[[ DOCUMENT SEGMENT, beginning ]]

Antwerp Moustaches & Bottoms


Hand-werpen ~ Antwerpen ~ Throwing Hands. Remember the legend about how the Roman hero Silvius Brabo killed the giant Druoon Antigoon and threw one of his hands in the river? The one that inspired the decoration on the stone wall of MAS Museum with three thousand handjes? That’s him guarding the Main Square (Grote Markt), standing proud on top of his fountain, Brabo. If you are curious, you can read the full story here. There are other, probably more credible versions about the origins of the name of Antwerpen but only Brabo became a legend, a statue and a fountain, so he gets the honours.


On our way to Grote Markt we found this naughty statuette called ‘Den Deugniet‘ – The Rascal. It is lurking at the corner of the Oudaan and Korte Gasthuisstraat to show his bare bottom to passers-by. It was first placed there in the ’70s by local traders and has since been kidnapped several times! Since April 2008 it holds on to its place. John Lundström (1919-1990), a folk singer, musician and composer, a legendary local figure whose grandfather was a Swedish sailor who settled in Antwerp and whose father owned a sailor’s bar in the Schipperskwartier (the skippers quarters) wrote, in 1976, a song about the statue.



Besides being a committed socialist, Lundström was a dedicated member of the Snorrenclub Antwerpen (the Antwerp Moustache Club), since its foundation in 1978. At this point I will have you know that recently the club had to be relocated and in the turmoil that followed, its founder decided to split and establish a new club. Thus the city became host not to one, but two Moustache Clubs. That’s how cool Antwerp is!

The song Lundström wrote is placed next to the statue on a bronze plaquette. Unfortunately I can’t understand a word and neither can the machine translator. Perhaps a native speaker could shed some light, please?

[[ DOCUMENT SEGMENT, end ]]
[[ SOURCE DATA, beginning ]]

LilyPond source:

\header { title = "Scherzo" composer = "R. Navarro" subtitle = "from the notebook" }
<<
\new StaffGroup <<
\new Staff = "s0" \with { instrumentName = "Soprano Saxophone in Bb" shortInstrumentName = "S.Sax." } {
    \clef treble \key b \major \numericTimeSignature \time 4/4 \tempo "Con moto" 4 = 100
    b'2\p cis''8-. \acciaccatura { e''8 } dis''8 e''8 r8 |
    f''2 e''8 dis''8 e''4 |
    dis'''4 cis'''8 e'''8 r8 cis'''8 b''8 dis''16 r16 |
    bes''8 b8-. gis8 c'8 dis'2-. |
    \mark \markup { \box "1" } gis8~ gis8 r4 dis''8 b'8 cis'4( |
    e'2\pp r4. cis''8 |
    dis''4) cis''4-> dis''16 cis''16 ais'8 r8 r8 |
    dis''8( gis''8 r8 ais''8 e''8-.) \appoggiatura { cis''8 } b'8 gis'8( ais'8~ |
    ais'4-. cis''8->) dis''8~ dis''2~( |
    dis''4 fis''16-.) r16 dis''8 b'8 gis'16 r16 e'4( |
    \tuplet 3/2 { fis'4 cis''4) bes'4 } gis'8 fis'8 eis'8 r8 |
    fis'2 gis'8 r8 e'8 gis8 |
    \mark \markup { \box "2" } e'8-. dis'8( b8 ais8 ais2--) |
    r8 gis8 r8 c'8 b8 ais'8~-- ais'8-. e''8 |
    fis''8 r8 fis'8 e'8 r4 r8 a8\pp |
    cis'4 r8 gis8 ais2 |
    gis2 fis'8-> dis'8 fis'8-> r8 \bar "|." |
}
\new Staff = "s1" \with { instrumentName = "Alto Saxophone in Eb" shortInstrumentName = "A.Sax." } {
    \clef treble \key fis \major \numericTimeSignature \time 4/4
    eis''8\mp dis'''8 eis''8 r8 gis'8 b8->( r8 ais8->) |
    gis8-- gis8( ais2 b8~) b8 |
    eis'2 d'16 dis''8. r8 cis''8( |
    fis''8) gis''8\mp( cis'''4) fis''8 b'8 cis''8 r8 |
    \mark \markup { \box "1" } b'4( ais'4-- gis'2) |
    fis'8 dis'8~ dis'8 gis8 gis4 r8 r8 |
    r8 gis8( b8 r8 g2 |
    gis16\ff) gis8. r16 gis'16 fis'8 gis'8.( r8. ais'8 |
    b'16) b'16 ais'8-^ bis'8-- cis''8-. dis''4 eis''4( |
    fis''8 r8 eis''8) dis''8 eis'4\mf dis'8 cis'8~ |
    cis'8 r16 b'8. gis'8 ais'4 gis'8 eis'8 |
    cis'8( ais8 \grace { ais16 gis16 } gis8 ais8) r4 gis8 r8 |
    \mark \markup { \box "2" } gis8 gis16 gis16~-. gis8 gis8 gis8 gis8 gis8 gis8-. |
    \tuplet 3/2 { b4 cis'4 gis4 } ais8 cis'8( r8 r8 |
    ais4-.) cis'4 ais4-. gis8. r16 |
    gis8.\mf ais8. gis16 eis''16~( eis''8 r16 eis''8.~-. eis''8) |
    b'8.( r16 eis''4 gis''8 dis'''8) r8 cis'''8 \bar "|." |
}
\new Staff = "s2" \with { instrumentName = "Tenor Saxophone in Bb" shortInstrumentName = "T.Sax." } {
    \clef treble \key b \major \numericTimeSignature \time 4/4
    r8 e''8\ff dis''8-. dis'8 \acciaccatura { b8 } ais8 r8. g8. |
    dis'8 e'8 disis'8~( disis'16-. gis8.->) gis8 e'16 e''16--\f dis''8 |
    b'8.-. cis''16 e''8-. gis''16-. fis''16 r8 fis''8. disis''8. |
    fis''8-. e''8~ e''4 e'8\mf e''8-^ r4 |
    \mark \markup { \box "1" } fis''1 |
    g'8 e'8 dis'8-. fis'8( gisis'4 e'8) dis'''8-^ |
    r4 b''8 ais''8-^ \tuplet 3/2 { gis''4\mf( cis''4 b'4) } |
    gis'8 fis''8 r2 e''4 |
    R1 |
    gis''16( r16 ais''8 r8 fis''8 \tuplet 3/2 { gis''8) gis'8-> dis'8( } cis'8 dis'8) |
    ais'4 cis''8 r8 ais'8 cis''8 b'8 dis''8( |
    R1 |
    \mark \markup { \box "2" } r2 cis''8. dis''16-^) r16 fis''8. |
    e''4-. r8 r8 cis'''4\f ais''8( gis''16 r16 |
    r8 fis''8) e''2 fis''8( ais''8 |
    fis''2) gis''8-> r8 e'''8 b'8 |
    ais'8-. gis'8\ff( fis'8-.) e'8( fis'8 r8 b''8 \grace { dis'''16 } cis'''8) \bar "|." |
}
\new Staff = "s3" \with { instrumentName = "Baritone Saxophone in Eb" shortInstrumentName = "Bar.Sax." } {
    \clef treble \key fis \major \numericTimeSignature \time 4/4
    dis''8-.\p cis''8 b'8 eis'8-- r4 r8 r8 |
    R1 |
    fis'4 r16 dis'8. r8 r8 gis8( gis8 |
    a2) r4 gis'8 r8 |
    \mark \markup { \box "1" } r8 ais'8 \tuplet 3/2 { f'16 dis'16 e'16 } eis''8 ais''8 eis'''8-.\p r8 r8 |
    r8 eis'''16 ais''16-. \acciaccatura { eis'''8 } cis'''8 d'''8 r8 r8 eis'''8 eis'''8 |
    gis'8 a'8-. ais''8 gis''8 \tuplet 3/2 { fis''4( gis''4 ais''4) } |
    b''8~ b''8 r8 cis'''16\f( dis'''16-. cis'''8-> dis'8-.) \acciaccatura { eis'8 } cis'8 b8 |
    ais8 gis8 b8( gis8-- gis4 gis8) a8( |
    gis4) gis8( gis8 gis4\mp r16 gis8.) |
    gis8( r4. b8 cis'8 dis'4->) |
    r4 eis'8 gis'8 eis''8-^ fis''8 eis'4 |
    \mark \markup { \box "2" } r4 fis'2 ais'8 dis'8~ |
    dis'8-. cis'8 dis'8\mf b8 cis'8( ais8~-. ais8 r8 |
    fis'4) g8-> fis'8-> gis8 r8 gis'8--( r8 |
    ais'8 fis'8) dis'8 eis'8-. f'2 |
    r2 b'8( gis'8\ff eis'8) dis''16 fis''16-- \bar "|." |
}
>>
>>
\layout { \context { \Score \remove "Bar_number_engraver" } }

[[ SOURCE DATA, end ]]

EXERCISES:
[1] Reproduce word for word the part of the Antwerp post that begins at the words "Besides being a" and stops after "cool Antwerp is!".
[2] Pick up the Antwerp post where its last sentence ends and keep writing it.
The rows above come from a different source than the Antwerp post.

RESPONSES FOR EACH TASK:
[1]
Besides being a committed socialist, Lundström was a dedicated member of the Snorrenclub Antwerpen (the Antwerp Moustache Club), since its foundation in 1978. At this point I will have you know that recently the club had to be relocated and in the turmoil that followed, its founder decided to split and establish a new club. Thus the city became host not to one, but two Moustache Clubs. That’s how cool Antwerp is!

[2]
j lundstrom

John Lundström


Den Deugniet, by John Lundström

Due to its turbulent past, the statue has been placed under heavy police protection. The Police Tower looks over it day and night:


This walk turned out to be all about moustaches and statues, so here is an interesting duet. The celebrations for the 350th anniversary of the Royal Academy for Fine Arts, include these open air installations-totems. They are made of stacks of containers on which textiles  and patterns of 12 iconic Antwerp designers, have been imprinted. The project (obvious wink to Antwerp’s vast container port) is called ”Antwerp Icons” and the totems are scattered all over the city centre. This one is a design by Walter Van Beirendonck, stuck in Nationalestraat.


We’ll take a short break here with a glimpse on Toneelhuis theatre, its splendid 19th century building, just visible ahead…


… because next, we’ll go window shopping! See you soon!

All photos by Konstantinos Implikian
Image of John Lundström, courtesy of facebook

Antwerp, 26-28 October 2013


10 thoughts on “Antwerp Moustaches & Bottoms

  1. Pingback: The Temple of Human Passions (extensive postscript) | Lia in Brussels

  2. I started to translate the song, but my Nederlands is poor from disuse and I am sure that Lundström used a Belgian Dialect (slang). The reference to “Manneken Pis” (Statue in Brussels) might refer to a bottom being show rather than the front.
    I am going back to read the story about the hand instead — I had no idea.XO

    • Yes I’m sure it’s a dialect or the machine translator would’ve come up with something at least. I’m guessing something like the bare ass cousin of Manneken Pis is our very own Deugniet?…
      You speak Dutch? Rusty or not I’m still impressed! I understood you have Czech roots but how about Dutch?
      The hand story can be a sensitive one around here… it evokes memories of Congo under king Leopold’s tyrrany, when his soldiers were instructed to chop off the hands of local villagers when these couldn’t meet some very unrealistic production quotas. Didn’t want to include this in the post as it would lead to a different direction but reality is so much crueler than legends some times!

      • I am a typical American from everywhere and nowhere…..Slovak genetic background. Graduate school in the Netherlands — learned Dutch at the same time as trying to work in Germany, Sweden and the US. A walking language disaster: Russian, French, Dutch, Swedish, Deutsche, Icelandic — none of them done well. Not even my Mother Tongue~XO

      • I can relate to the language situation: a Greek who lived/worked in different countries trying to learn their languages and the result is I speak none of them really well. Including Greek. I do admire those interpreters! I know they use techniques etc., but I wouldn’t mind learning how!